You might want to look at Ruff Tuff http://www.rufftoughkennels.com/
Well made product and of the many kennels I have owned over the years hands down the best kennel yet. The only disadvantage is they are one piece and which make storage a bit of a challenge when you are not using them but the advantage is they do not separate while they are being used. Also if you deal directly with the company out in South Dakota, they are wonderful people and will go the extra mile to insure customer satisfaction.


----------



## Lee Nelson (Jan 4, 2008)

I have had a Zinger for 4 years with zero problems. I also have a couple of Ruff Tough kennels. Another great product.
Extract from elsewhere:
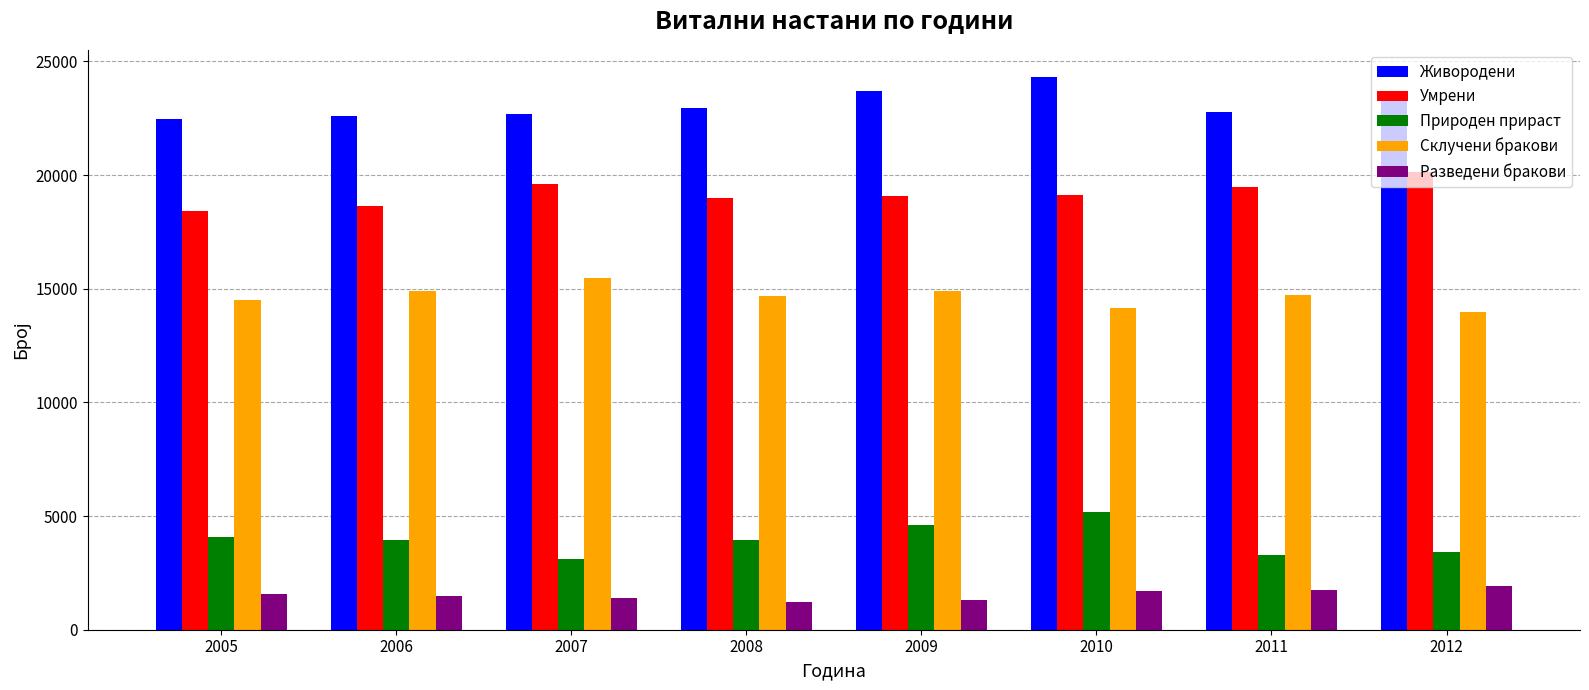

The value of Природен прираст at 2009 is 7894. True or false?

False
I might prefer them other then Zinger due to their smaller size ie less room for the dogs to bang around in an accident. I did order a Ruff last fall. It took me over 2 months to get it. They were VERY slow to answer emails or voice mails. 2 mo for my for the last email. Another thing that was strange, the kennel smelled so bad of cigarette smoke, I had to set it outside for a week. Aside from that, great American made product.


----------